Verena Zeidler ist Mobilitätsforscherin und Verkehrsplanerin, die sich mit Leidenschaft für eine gerechte und zukunftsfähige Verkehrswende einsetzt. Ihr Fokus liegt darauf, Rad- und Fußverkehr sicher und attraktiv zu machen, Straßenräume lebenswerter zu gestalten und damit insbesondere Kindern und Jugendlichen eigenständige Mobilität zu ermöglichen.
»Und ja, ich glaube, das kann man nicht oft genug betonen, dass das eigentlich ein Grundrecht sein sollte, dass die [Kinder] eigenständig unterwegs sein können […] «
Zusammenfassung
Verena Zeidler beschreibt im Interview ihren Weg in die Mobilitätsforschung, der sie über Politikwissenschaften und Wirtschaftsingenieurwesen schließlich in die strategische Verkehrsplanung führte. Sie sieht große Blockaden auf Bundesebene, während Städte wie Karlsruhe oder Frankfurt bereits spürbare Veränderungen einleiten. Für sie ist entscheidend, dass Radverkehr nicht nur punktuell mit einzelnen Streifen gefördert wird, sondern durchgängige, sichere Netze entsteht.

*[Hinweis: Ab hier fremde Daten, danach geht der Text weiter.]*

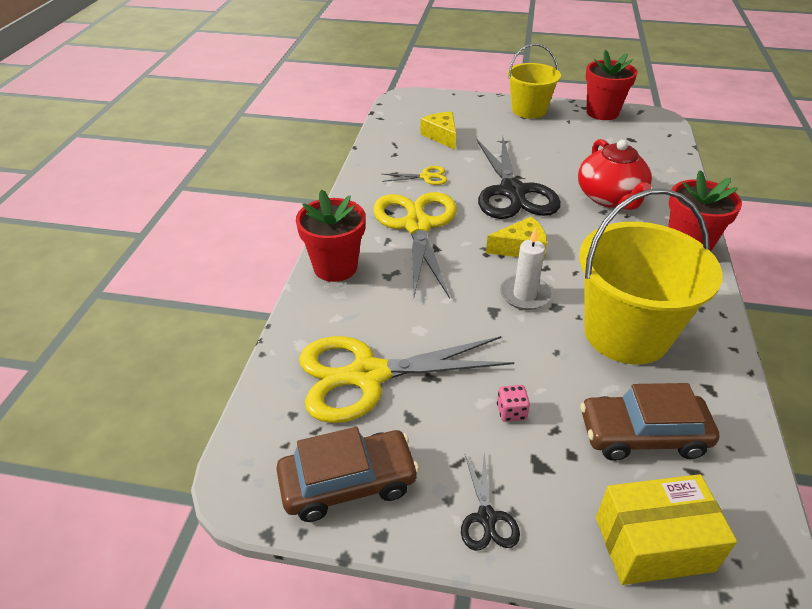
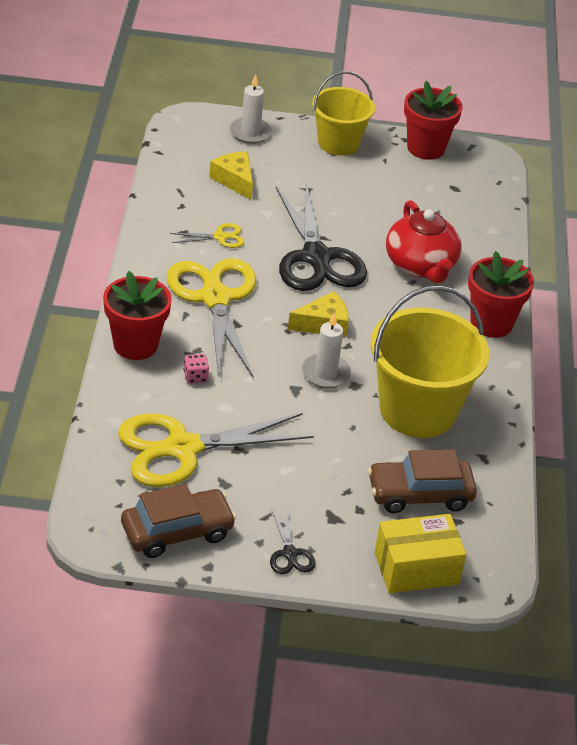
camera: 10 degrees left, 0 degrees up
pink dice [497,385,530,422] -> pink dice moved to [184,354,209,384]
none -> white candle [230,74,272,144]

Besonders wichtig ist ihr, die Perspektive von Kindern und Jugendlichen einzubeziehen, da eigenständige Mobilität ein Grundrecht sei und zugleich die Aufenthaltsqualität von Straßenräumen verbessert werden müsse. Sie betont, dass echte Bürgerbeteiligung ein zentraler Hebel für Fortschritte ist, weil sie politischen Entscheidungen fachlich Rückhalt verleiht. Oft seien es nicht große Prestigeprojekte, sondern kleine, sichtbare Veränderungen wie Poller oder Markierungen, die eine starke Wirkung entfalten. Ihr Zukunftsbild ist geprägt von begrünten, lebenswerten Straßenräumen, in denen Kinder sicher unterwegs sein können, was sie auch als notwendige Anpassung an den Klimawandel versteht. Zugleich kritisiert sie fehlendes Personal in Kommunen, komplexe Förderprozesse und eine fehlende klare Linie auf Bundesebene. Insgesamt plädiert Zeidler für eine Abkehr von der autozentrierten Planung hin zu einer menschenorientierten Mobilität, die Sicherheit, Lebensqualität und Nachhaltigkeit in den Mittelpunkt stellt.